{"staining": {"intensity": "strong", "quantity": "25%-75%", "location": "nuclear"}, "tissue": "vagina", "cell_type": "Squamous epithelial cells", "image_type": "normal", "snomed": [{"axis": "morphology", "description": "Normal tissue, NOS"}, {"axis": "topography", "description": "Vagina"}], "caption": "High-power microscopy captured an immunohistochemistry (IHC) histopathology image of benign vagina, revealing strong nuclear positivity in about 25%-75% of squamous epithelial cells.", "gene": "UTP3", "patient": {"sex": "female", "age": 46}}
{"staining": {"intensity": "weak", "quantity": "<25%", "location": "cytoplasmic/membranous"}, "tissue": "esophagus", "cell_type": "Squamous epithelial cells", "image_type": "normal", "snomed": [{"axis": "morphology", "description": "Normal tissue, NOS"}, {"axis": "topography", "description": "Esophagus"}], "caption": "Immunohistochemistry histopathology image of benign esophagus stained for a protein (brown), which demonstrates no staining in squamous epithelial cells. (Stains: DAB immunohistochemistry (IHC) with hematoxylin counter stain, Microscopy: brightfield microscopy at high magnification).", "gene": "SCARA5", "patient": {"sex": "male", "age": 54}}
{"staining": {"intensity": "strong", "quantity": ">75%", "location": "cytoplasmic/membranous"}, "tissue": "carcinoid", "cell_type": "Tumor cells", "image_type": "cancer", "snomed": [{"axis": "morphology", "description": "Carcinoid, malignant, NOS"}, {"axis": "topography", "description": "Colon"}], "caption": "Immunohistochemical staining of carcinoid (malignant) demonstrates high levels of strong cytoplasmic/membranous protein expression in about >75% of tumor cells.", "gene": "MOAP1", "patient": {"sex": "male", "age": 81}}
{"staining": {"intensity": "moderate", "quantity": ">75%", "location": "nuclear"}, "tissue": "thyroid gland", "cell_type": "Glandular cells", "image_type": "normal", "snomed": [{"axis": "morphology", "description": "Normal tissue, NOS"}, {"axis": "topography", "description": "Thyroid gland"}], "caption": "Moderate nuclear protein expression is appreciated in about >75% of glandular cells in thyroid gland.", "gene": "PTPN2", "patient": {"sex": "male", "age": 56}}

Exercise prompt =>
Reproduce the entire listing so that it matches the original in every line.

Task output =>
{"staining": {"intensity": "strong", "quantity": "25%-75%", "location": "nuclear"}, "tissue": "vagina", "cell_type": "Squamous epithelial cells", "image_type": "normal", "snomed": [{"axis": "morphology", "description": "Normal tissue, NOS"}, {"axis": "topography", "description": "Vagina"}], "caption": "High-power microscopy captured an immunohistochemistry (IHC) histopathology image of benign vagina, revealing strong nuclear positivity in about 25%-75% of squamous epithelial cells.", "gene": "UTP3", "patient": {"sex": "female", "age": 46}}
{"staining": {"intensity": "weak", "quantity": "<25%", "location": "cytoplasmic/membranous"}, "tissue": "esophagus", "cell_type": "Squamous epithelial cells", "image_type": "normal", "snomed": [{"axis": "morphology", "description": "Normal tissue, NOS"}, {"axis": "topography", "description": "Esophagus"}], "caption": "Immunohistochemistry histopathology image of benign esophagus stained for a protein (brown), which demonstrates no staining in squamous epithelial cells. (Stains: DAB immunohistochemistry (IHC) with hematoxylin counter stain, Microscopy: brightfield microscopy at high magnification).", "gene": "SCARA5", "patient": {"sex": "male", "age": 54}}
{"staining": {"intensity": "strong", "quantity": ">75%", "location": "cytoplasmic/membranous"}, "tissue": "carcinoid", "cell_type": "Tumor cells", "image_type": "cancer", "snomed": [{"axis": "morphology", "description": "Carcinoid, malignant, NOS"}, {"axis": "topography", "description": "Colon"}], "caption": "Immunohistochemical staining of carcinoid (malignant) demonstrates high levels of strong cytoplasmic/membranous protein expression in about >75% of tumor cells.", "gene": "MOAP1", "patient": {"sex": "male", "age": 81}}
{"staining": {"intensity": "moderate", "quantity": ">75%", "location": "nuclear"}, "tissue": "thyroid gland", "cell_type": "Glandular cells", "image_type": "normal", "snomed": [{"axis": "morphology", "description": "Normal tissue, NOS"}, {"axis": "topography", "description": "Thyroid gland"}], "caption": "Moderate nuclear protein expression is appreciated in about >75% of glandular cells in thyroid gland.", "gene": "PTPN2", "patient": {"sex": "male", "age": 56}}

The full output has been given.